Lear Corporation (LEA)

Payables turnover

Dec 31, 2024 Sep 30, 2024 Jun 30, 2024 Mar 31, 2024 Dec 31, 2023 Sep 30, 2023 Jun 30, 2023 Mar 31, 2023 Dec 31, 2022 Sep 30, 2022 Jun 30, 2022 Mar 31, 2022 Dec 31, 2021 Sep 30, 2021 Jun 30, 2021 Mar 31, 2021 Dec 31, 2020 Sep 30, 2020 Jun 30, 2020 Mar 31, 2020
Cost of revenue (ttm) US$ in thousands 21,692,400 21,800,900 21,984,600 21,937,500 21,756,500 21,319,800 20,821,300 20,010,200 19,481,600 19,091,100 18,268,300 17,896,500 17,871,200 18,046,300 18,462,100 16,674,700 15,936,600 15,643,500 15,551,900 17,509,400
Payables US$ in thousands
Payables turnover

December 31, 2024 calculation

Payables turnover = Cost of revenue (ttm) ÷ Payables
= $21,692,400K ÷ $—K
= —

The payables turnover ratio for Lear Corporation is not available for the period from March 31, 2020, to December 31, 2024, based on the provided data. The payables turnover ratio is a financial metric that indicates how efficiently a company pays its suppliers. A higher payables turnover ratio suggests that the company is paying its suppliers more quickly, which may indicate strong liquidity or efficient working capital management. Conversely, a lower payables turnover ratio might imply that the company is taking longer to pay its suppliers, potentially signaling liquidity issues or strained supplier relationships.
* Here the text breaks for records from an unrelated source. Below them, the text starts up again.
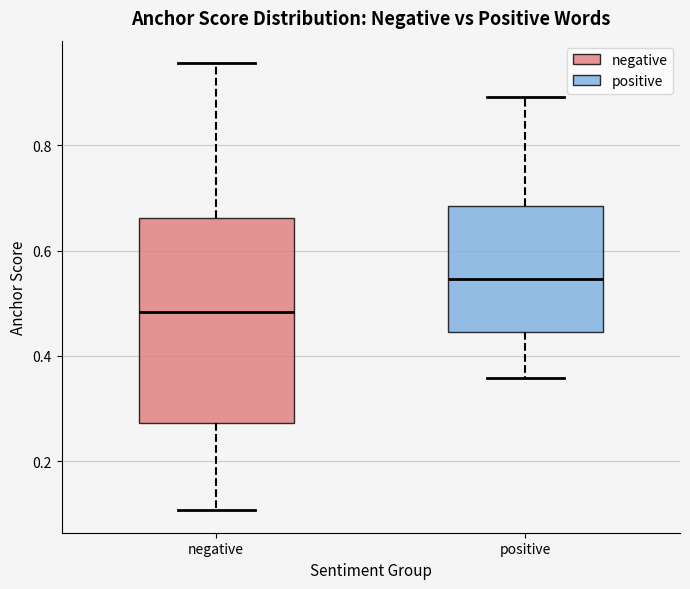

Where is the lower edge of the box for positive on the y-axis? The values are not printed on the chart, so give them approximately, as read against the axis.

0.44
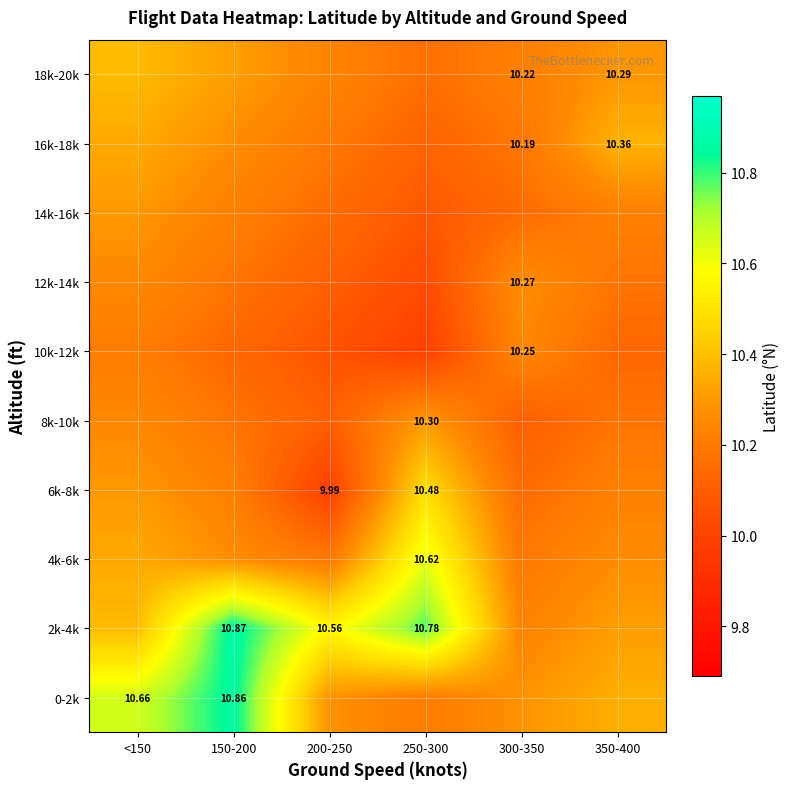

At 250-300, list the series in order from smallest to largest.

10k-12k, 12k-14k, 14k-16k, 16k-18k, 18k-20k, 0-2k, 8k-10k, 6k-8k, 4k-6k, 2k-4k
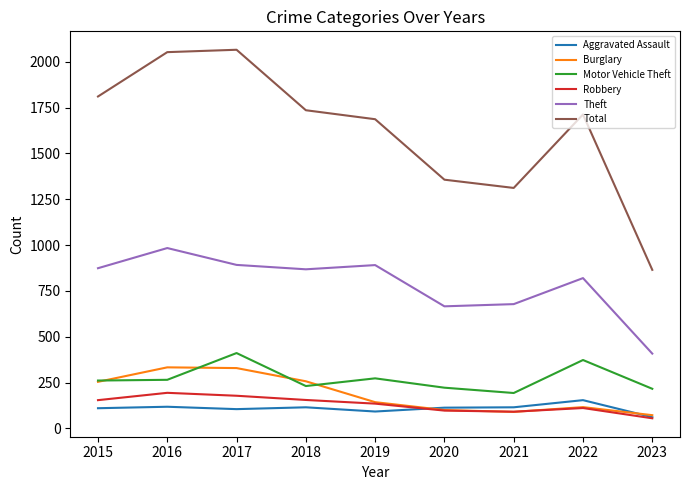

Rank the series at 2018 from lowest to highest value.

Aggravated Assault, Robbery, Motor Vehicle Theft, Burglary, Theft, Total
Without the specific values for payables turnover, a detailed analysis of how Lear Corporation manages its payables and liquidity cannot be provided. It is important for companies to effectively manage their payables turnover ratio to maintain healthy supplier relationships, optimize working capital, and ensure overall financial stability.